▸ **PROBLEM STATEMENT**
An exact copy of the entries is needed, with every picture left out.

▸ **SUPPLIED MATERIAL**
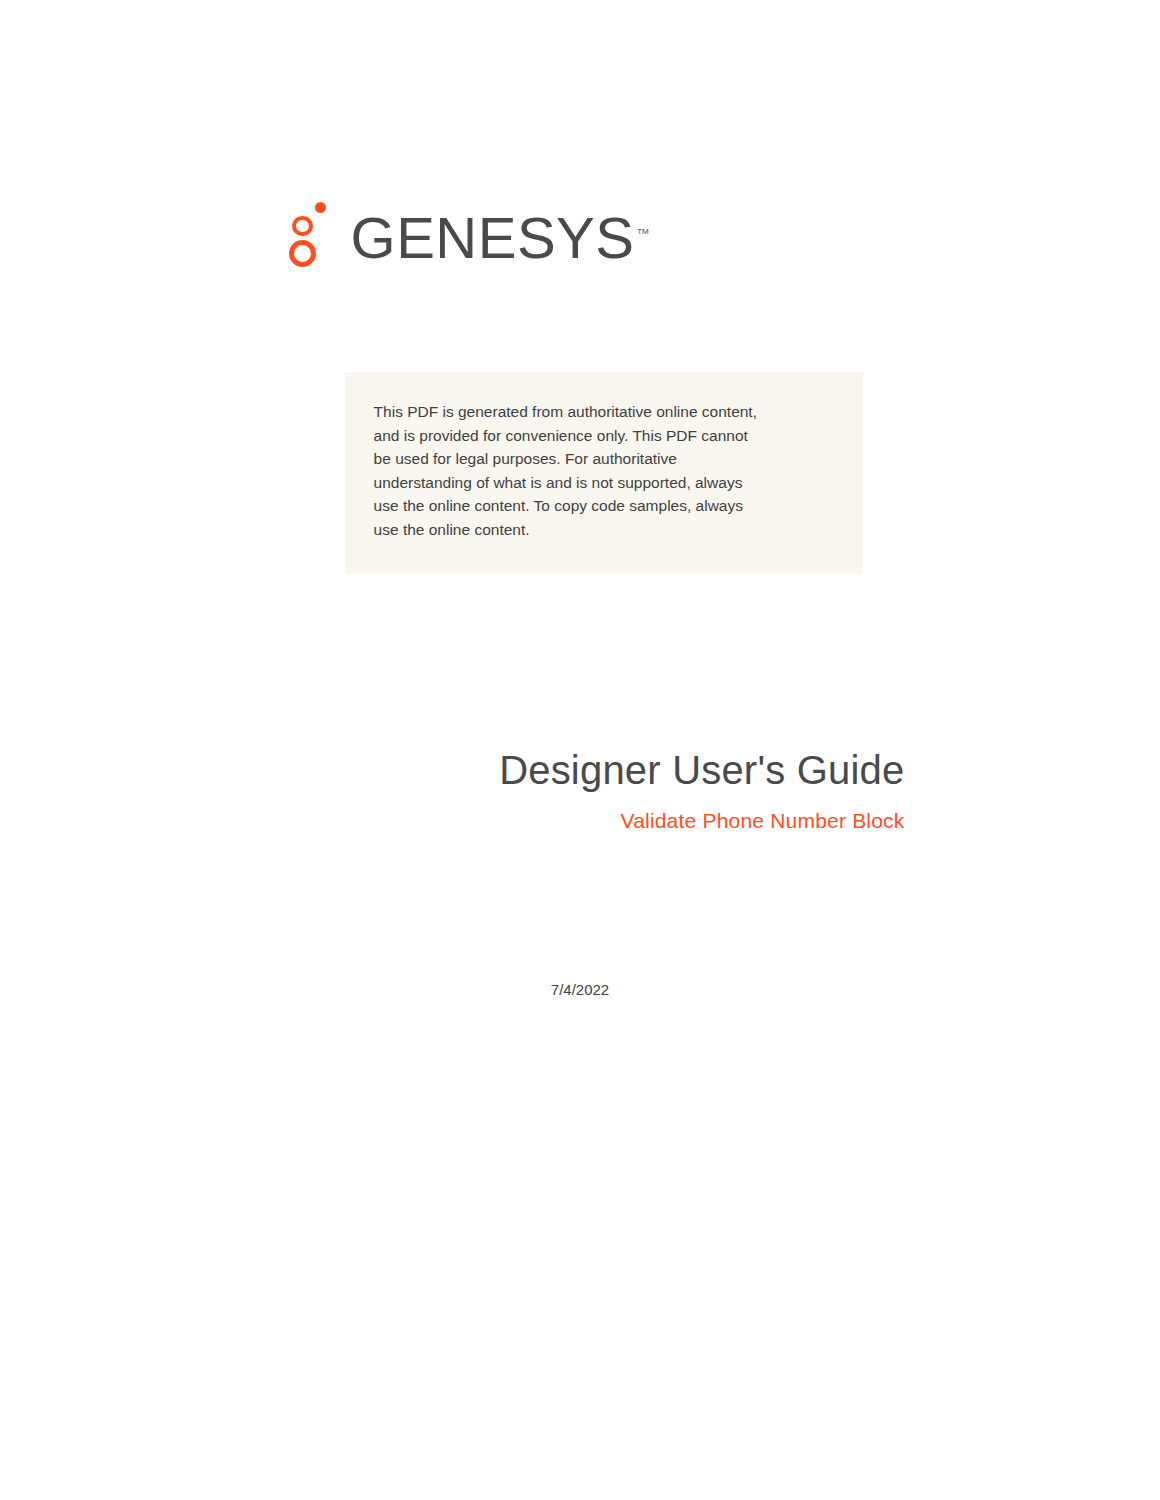GENESYS™
This PDF is generated from authoritative online content, and is provided for convenience only. This PDF cannot be used for legal purposes. For authoritative understanding of what is and is not supported, always use the online content. To copy code samples, always use the online content.
Designer User's Guide
Validate Phone Number Block
7/4/2022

▸ **PROBLEM SOLUTION**
GENESYS™
This PDF is generated from authoritative online content, and is provided for convenience only. This PDF cannot be used for legal purposes. For authoritative understanding of what is and is not supported, always use the online content. To copy code samples, always use the online content.
Designer User's Guide
Validate Phone Number Block
7/4/2022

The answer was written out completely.